29. KEMATIAN!

761 39 4
                                    

Dara sedang melukis di ruang seni, wajahnya terlihat berseri dari hari-hari sebelumnya. Banyak warna yang Dara tuangkan di kanvasnya dengan senyuman terus melekat di wajahnya. Afta datang dengan ekspresi datar, dan hal itu sungguh tak biasa dari sikap Afta sebenarnya. Dara menatap Afta aneh. Tak biasanya lelaki pecicilan itu memasang ekspresi datar di hadapannya.

"Dara ...."

"Iya?"

"Besok lo ada waktu gak?"

"Mungkin jam 3 sore karena pagi gue harus ikut kelas melukis."

"Kalau gitu, gue mau kita ketemuan di deket kampus. Kita nonton film bareng gimana?"

"Film?"

"Iya, lo mau kan?" Afta terbata.

"Emmmmm, ya udah deh."

Sore hari itu seperti pelangi menghampiri Dara. Bu Dian sedari tadi memperhatikan anaknya yang tengah memilih pakaian.

"Dara?" Panggilan Bu Dian membuat Dara kaget.

"Eh ibu, ada apa bu?"

"Ini, warna yang cocok buat kamu. Seperti yang ibu bilang waktu kamu menginjak remaja, lelaki yang tulus gak melihat dari fisik, tapi hati. Apalagi, orangnya itu nak Afta, ibu rasa dia tulus." Ucapan Bu Dian membuat Dara melotot kaget.
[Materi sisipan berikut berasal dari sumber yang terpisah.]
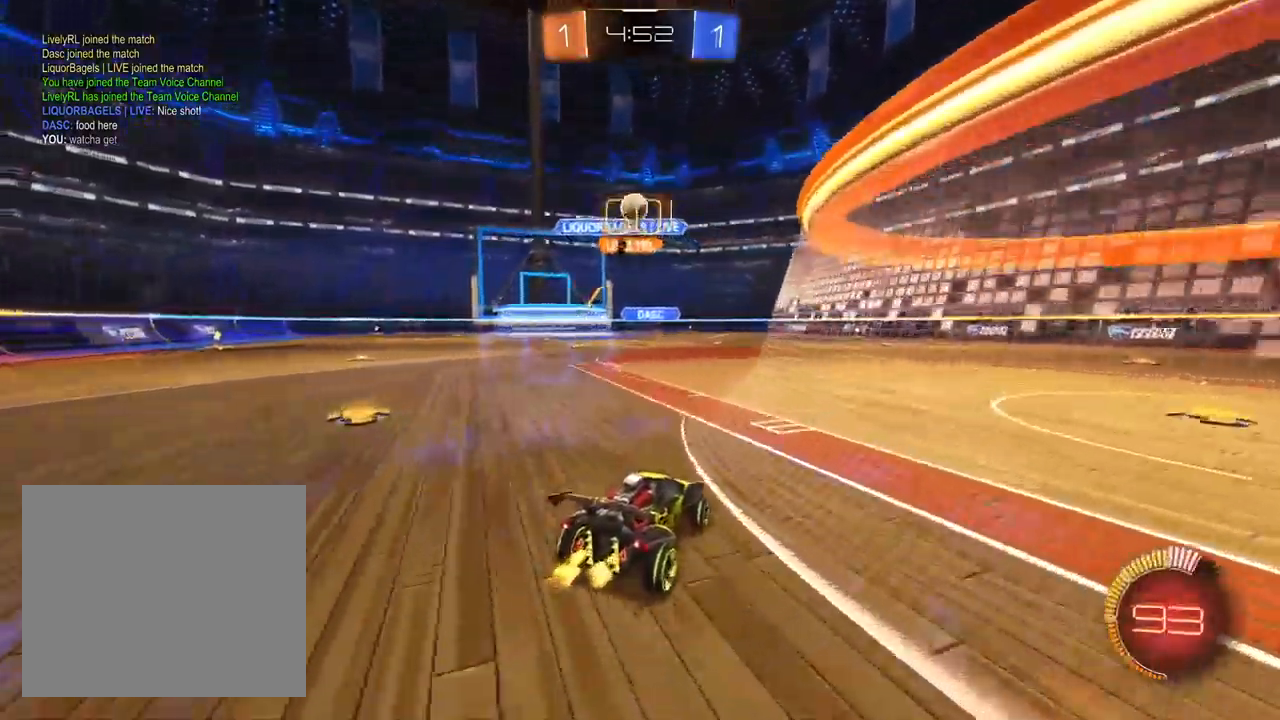
{"dt_ms": 500, "buttons": ["L2"], "left_stick": "right", "right_stick": "center", "events": [[183, "L2", "down"], [200, "R2", "up"], [450, "left_stick", "right"]]}
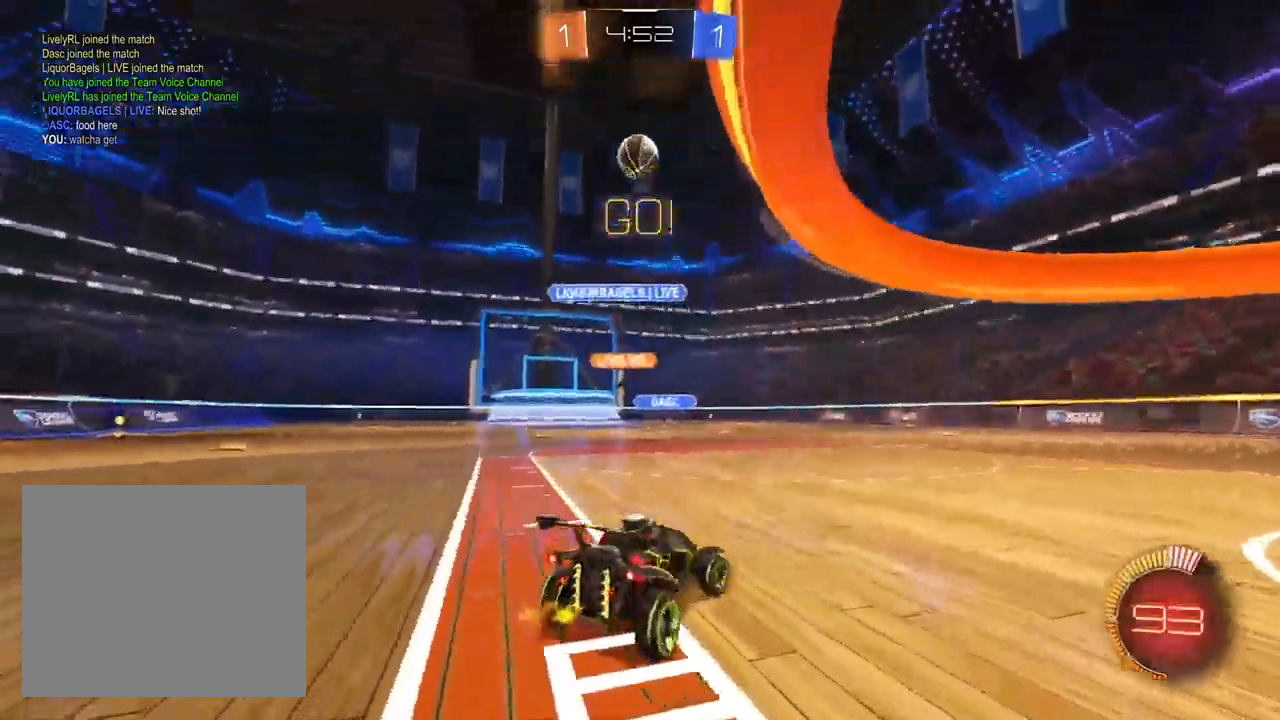
{"dt_ms": 500, "buttons": ["L2"], "left_stick": "up-right", "right_stick": "center", "events": [[400, "left_stick", "up-right"]]}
"Dari mana ... dari mana ibu tau?"

"Feeling kuat seorang ibu itu gak ada yang menandingi."

Mereka bertemu di dekat kampus Warnabaru. Afta sudah tampannya berdiri bersandar di depan mobil putih miliknya.

"Yok!" Afta berusaha menggandeng lengan Dara untuk bisa masuk ke mobilnya.

Mereka sampai pada tahap kencan kedua mereka ini. Kali ini Dara terlihat lebih bahagia dari sebelumnya. Senyum juga tertawa yang Afta lihat membuat cintanya semakin menguat pada Dara.

Telepon berdering di ponsel Afta.

"Halo?" Mata Afta tiba-tiba melebar kala mendengar suara lewat telepon.

Matanya sedikit berkaca dan tangannya mulai tremor sendiri.

"Iya nanti gue ke sana," jawab Afta membuat Dara kebingungan.

Malam itu, tibalah mereka di depan rumah Dara setelah Afta menyetir mengantarnya pulang. Sepanjang jalan Dara terus tersenyum hingga ia turun dari mobil Afta pun Dara masih tersenyum. Hal itu sebenarnya adalah keinginan besar Afta untuk bisa melihat Dara keluar dari luka hatinya. Wajah senyum Afta menatap Dara, tiba-tiba mendengar dengan seketika. Raut wajahnya mulai kebingungan menatap dasar tanah.

"Makasih ya. Lo udah buat gue keluar dari masalalu. Tepatnya, masalalu yang nyaitin hati dan mental gue. Karena lo, sekarang gue tau caranya senyum. Tau tentang kehidupan yang sebenarnya menarik kalau dijalani. Dan ... jujur, hati gue bahagia karena semua itu Afta."

Afta terenyuh kaget ketika mendengar seluruh kalimat yang Dara keluarkan untuknya. Rasa terima kasih itu yang membawa kebahagiaan sekaligus rasa menyakitkan secara bersamaan bagi Afta.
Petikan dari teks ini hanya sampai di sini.